Depression is characterized by feelings of hopelessness, indifference, a lack of feeling satisfied in daily life, trouble connecting with others, irritability, feelings of sadness, feelings of emptiness, changes in appetite, changes in sleep, feelings of worthlessness, and frequent thoughts of death.  These symptoms are made worse when we are isolated.  By reaching out to a qualified therapist depression can be reduced.

Treating Depression

The treatment of depression involves breaking isolation, having a safe place to be honest about the real feelings you are experiencing, developing specific coping skills, and increasing feelings of hope and clarity.  The first step in that process is often talking to a therapist who has  experience, like myself, in treating depression.  We will talk about your specific symptoms of depression, what feeds it, the things that seem to make it reduce or go away, and we will develop a plan for you that makes sense and gives you hope.  Part of that process may involve me referring you to your primary care physician or a psychiatric nurse practitioner for medication.  I am not an anti-medication therapist while at the same time I don’t think medication is for everyone.  We will discuss the details of your depression and find solutions that work for you.

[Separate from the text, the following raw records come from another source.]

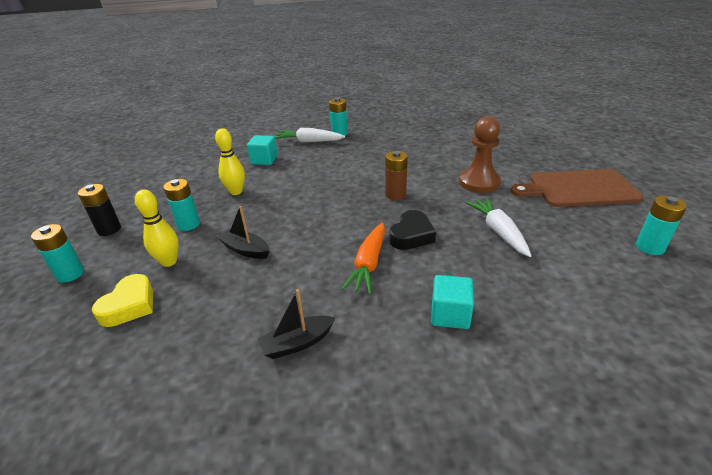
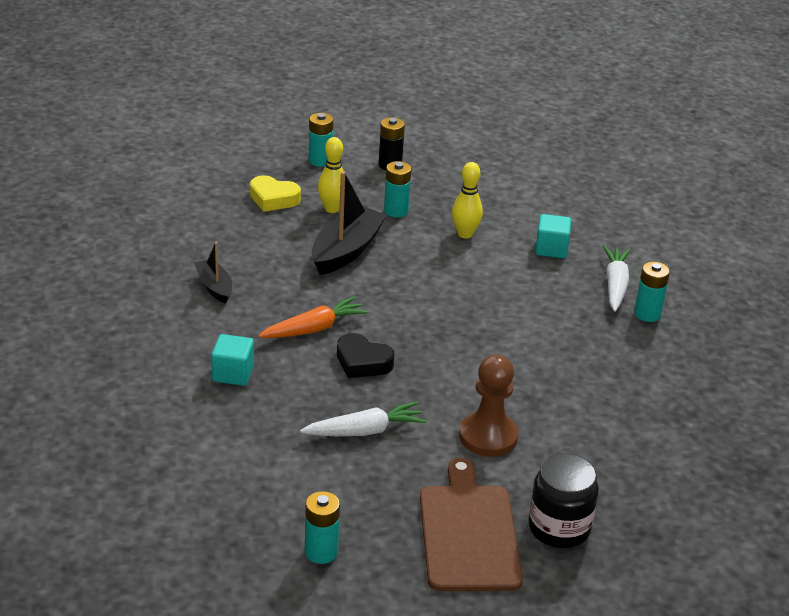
camera: 85 degrees right, 0 degrees up
(245, 250) = (346, 251): black boat -> black boat, size x1.74
(368, 264) = (314, 329): orange carrot -> orange carrot turned 135 degrees clockwise
(395, 195) = (455, 357): brown battery -> none
(550, 161) = (559, 528): none -> black jar

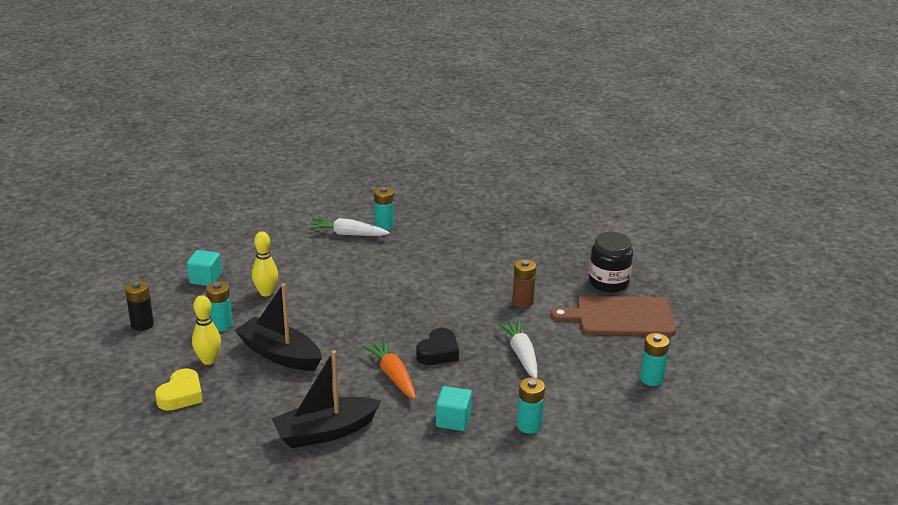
camera: 85 degrees left, 5 degrees down
(214, 287) = (325, 432): black boat -> black boat, size x1.74
(320, 160) = (119, 365): turquoise battery -> turquoise battery (529, 425)
(488, 436) = (522, 302): brown pawn -> brown battery
(551, 249) = (295, 255): turquoise cube -> turquoise cube (205, 279)

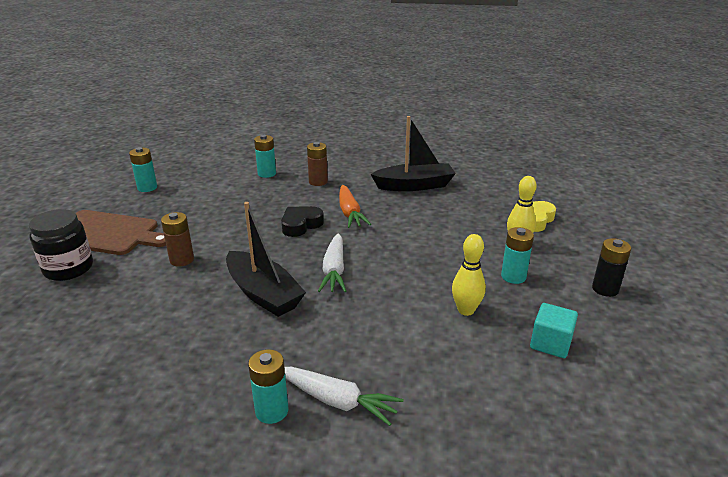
camera: 165 degrees left, 0 degrees up
(280, 354) = (449, 240): black boat -> black boat (263, 294)
(453, 420) = (318, 182): turquoise cube -> brown battery
(521, 354) = (230, 215): white carrot -> white carrot (334, 270)

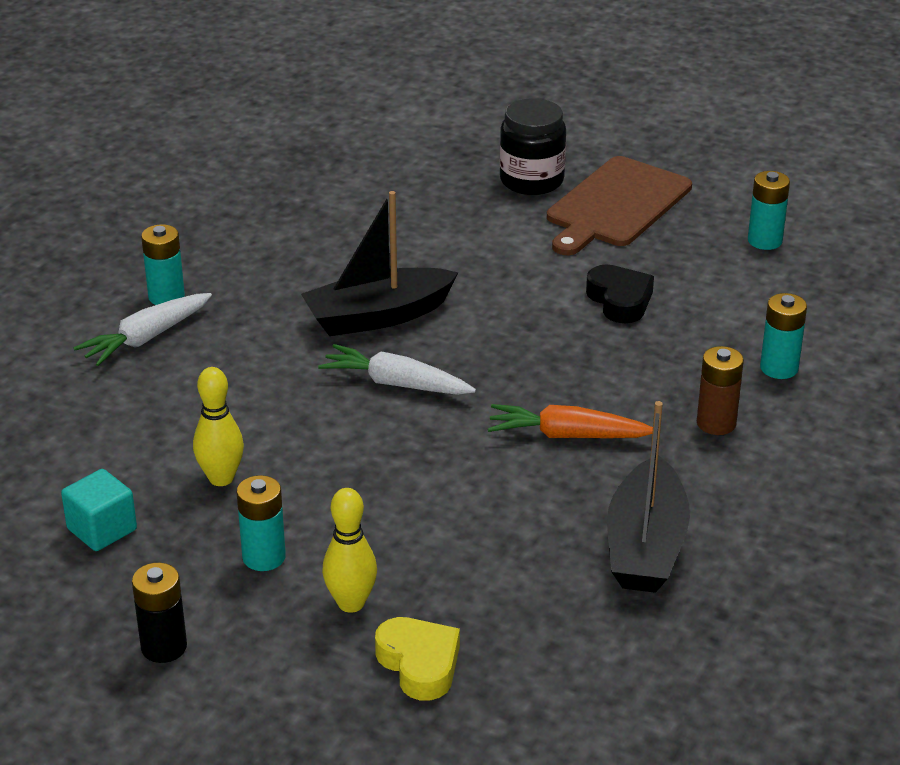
camera: 110 degrees right, 5 degrees up
(182, 260) = (504, 261): brown battery -> none
(301, 225) = (551, 376): black heart -> black heart (620, 300)

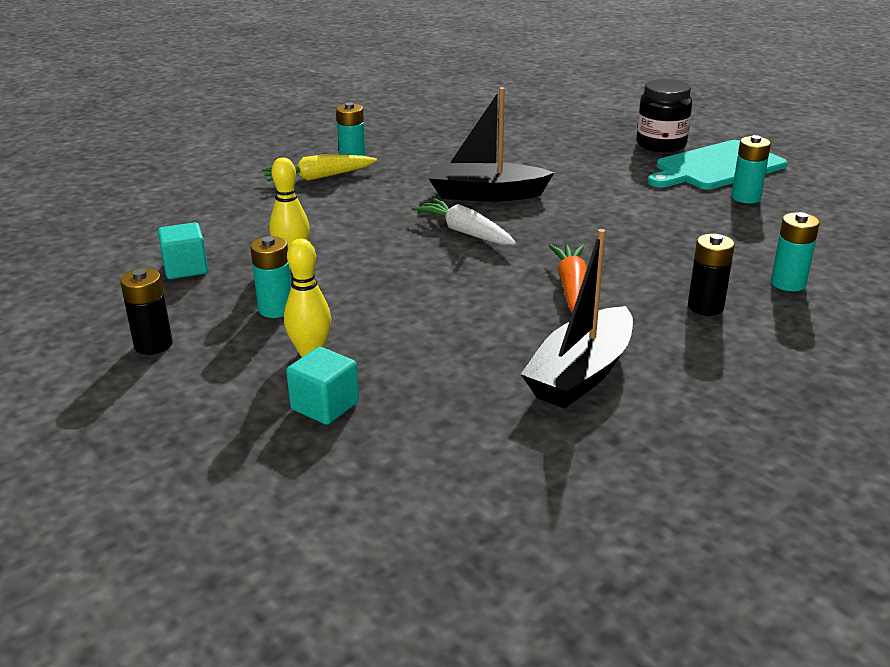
camera: 25 degrees right, 5 degrees down
(146, 338) = (318, 177): white carrot -> yellow carrot
(419, 664) = (325, 406): yellow heart -> turquoise cube
(567, 435) = (572, 288): orange carrot -> orange carrot turned 60 degrees clockwise
(616, 205) = (716, 167): brown cutting board -> turquoise cutting board
(620, 300) = (679, 218): black heart -> none
(716, 423) = (705, 307): brown battery -> black battery
(764, 241) = (828, 205): turquoise battery -> turquoise battery (746, 197)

Depression and Feelings of Hopelessness

Often times a sense of shame comes with depression.  The hopelessness, thoughts of death, and feelings of disconnectedness that depressed folks feel can lead to a feeling that they are damaged goods, unacceptable, or somehow flawed as a person.  Sometimes it seems as if everyone else has it all figured out and the depressed individual feels inferior as a result.  Bringing these intense feelings of hopelessness to a therapist can in and of itself be a freeing experience.  I am trained to be able to handle these intense feelings and truly be a witness and sit with you while you talk to me about your experience with depression, as hard as you think it might be for another person to hear, I want you to know that I can handle it.  In fact, some of the most beautiful moments I’ve experienced as a therapist have been when clients have shared their most deep and what appear to be dark feelings about their experience with hopelessness.  And, something that appears to be so dark and scary can feel lighter and more manageable after talking to a trained clinician.

Integrated Mental Health and Addictions Work (Dual Diagnosis)

Dual Diagnosis is a term that refers to folks who have both a substance abuse diagnosis and a mental health diagnosis.  I have specific experience working individually and running groups for folks with a Dual Diagnosis.  It is extremely important to work with a clinician who understands the intricacies of integrating mental health and addictions work, if you fall into this category or if you have concerns about yourself in this regard.  There are a number of specific skills, ideas, and ways of doing therapy that are particularly helpful when working with both depression and substance abuse.  Dealing with trauma related work, anxiety and panic, and other mental health concerns in conjunction with addictions work is one of my passions and areas of expertise.  One of the main ideas is that both the addiction and the depression need to be treated at the same time.  This is why we call it integrated mental health and addictions treatment.  When depression symptoms are running high and feel intense then the addictive behavior is likely to return after a period of sobriety, and visa versa when the addiction is not under control the depression has a way of returning if it was previously being treated properly.  This relationship between addiction and depression is really at the heart of Dual Diagnosis work.  Using my extensive experience in the field of Integrated Care we will work together to help you improve both your depression and your addictive behavior.